Excerpt —
Bug 20181

Summary: Increment/decrement
Product: gcc Reporter: Dion Picco <d_picco>
Component: cAssignee: Not yet assigned to anyone <unassigned>
Status: RESOLVED DUPLICATE    
Severity: normal CC: gcc-bugs
Priority: P2    
Version: 3.4.3   
Target Milestone: ---   
Host: Target:
Build: Known to work:
Known to fail: Last reconfirmed:

Description Dion Picco 2005-02-23 20:22:54 UTC
Consider these situations:

int a = 0;
int b = a++ + a++;
int c = (a++) + (a++);
int d = a++ + (a++);
int e = (a++) + a++;

b == c == d == e == 0.  I understand based on a previous bug about sequence
points in C++ but I think a common-sense approach takes precident here.  If 'a'
were a user-defined class with the operator++ (postfix), how could the user
mimic such behaviour, namely b == c == d == e == 0?  In fact they couldn't.  The
proper solution is then to have b == c == d == e == 1.
Comment 1 Dion Picco 2005-02-23 20:24:27 UTC
(In reply to comment #0)

Material provided —

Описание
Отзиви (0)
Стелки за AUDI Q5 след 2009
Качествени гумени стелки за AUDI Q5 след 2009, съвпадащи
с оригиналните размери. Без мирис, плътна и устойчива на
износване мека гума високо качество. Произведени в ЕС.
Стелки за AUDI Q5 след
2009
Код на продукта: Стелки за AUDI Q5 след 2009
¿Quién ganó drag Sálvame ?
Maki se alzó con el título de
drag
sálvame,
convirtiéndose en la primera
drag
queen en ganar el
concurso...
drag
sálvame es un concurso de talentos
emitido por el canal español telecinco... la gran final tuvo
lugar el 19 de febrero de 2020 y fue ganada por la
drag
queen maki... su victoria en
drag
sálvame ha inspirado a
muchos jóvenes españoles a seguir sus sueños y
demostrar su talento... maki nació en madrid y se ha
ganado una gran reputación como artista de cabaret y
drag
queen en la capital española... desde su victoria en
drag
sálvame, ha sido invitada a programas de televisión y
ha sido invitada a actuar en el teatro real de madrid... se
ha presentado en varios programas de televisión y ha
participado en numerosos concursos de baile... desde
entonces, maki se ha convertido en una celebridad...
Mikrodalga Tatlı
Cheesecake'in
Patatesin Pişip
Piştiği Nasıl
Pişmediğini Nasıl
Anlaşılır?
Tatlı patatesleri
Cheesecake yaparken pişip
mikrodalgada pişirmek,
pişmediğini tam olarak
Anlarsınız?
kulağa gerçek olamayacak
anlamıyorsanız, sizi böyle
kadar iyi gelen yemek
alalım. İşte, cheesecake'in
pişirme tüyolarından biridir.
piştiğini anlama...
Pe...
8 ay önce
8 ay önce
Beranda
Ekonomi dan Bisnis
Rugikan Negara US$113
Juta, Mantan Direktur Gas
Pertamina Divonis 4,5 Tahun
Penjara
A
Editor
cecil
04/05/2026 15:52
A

Required action A — Extract the passage of the bug report starting with "b == c == d == e == 0." and going on through "to comment #0)".
Required action B — Write a continuation of the bug report on increment and decrement, picking up after its last line.
The rows have nothing to do with the bug report.

Written answer A —
b == c == d == e == 0.  I understand based on a previous bug about sequence
points in C++ but I think a common-sense approach takes precident here.  If 'a'
were a user-defined class with the operator++ (postfix), how could the user
mimic such behaviour, namely b == c == d == e == 0?  In fact they couldn't.  The
proper solution is then to have b == c == d == e == 1.
Comment 1 Dion Picco 2005-02-23 20:24:27 UTC
(In reply to comment #0)

Written answer B —
> Consider these situations:
> 
> int a = 0;
> int b = a++ + a++;
> int c = (a++) + (a++);
> int d = a++ + (a++);
> int e = (a++) + a++;
> 
> b == c == d == e == 0.  I understand based on a previous bug about sequence
> points in C++ but I think a common-sense approach takes precident here.  If 'a'
> were a user-defined class with the operator++ (postfix), how could the user
> mimic such behaviour, namely b == c == d == e == 0?  In fact they couldn't.  The
> proper solution is then to have b == c == d == e == 1.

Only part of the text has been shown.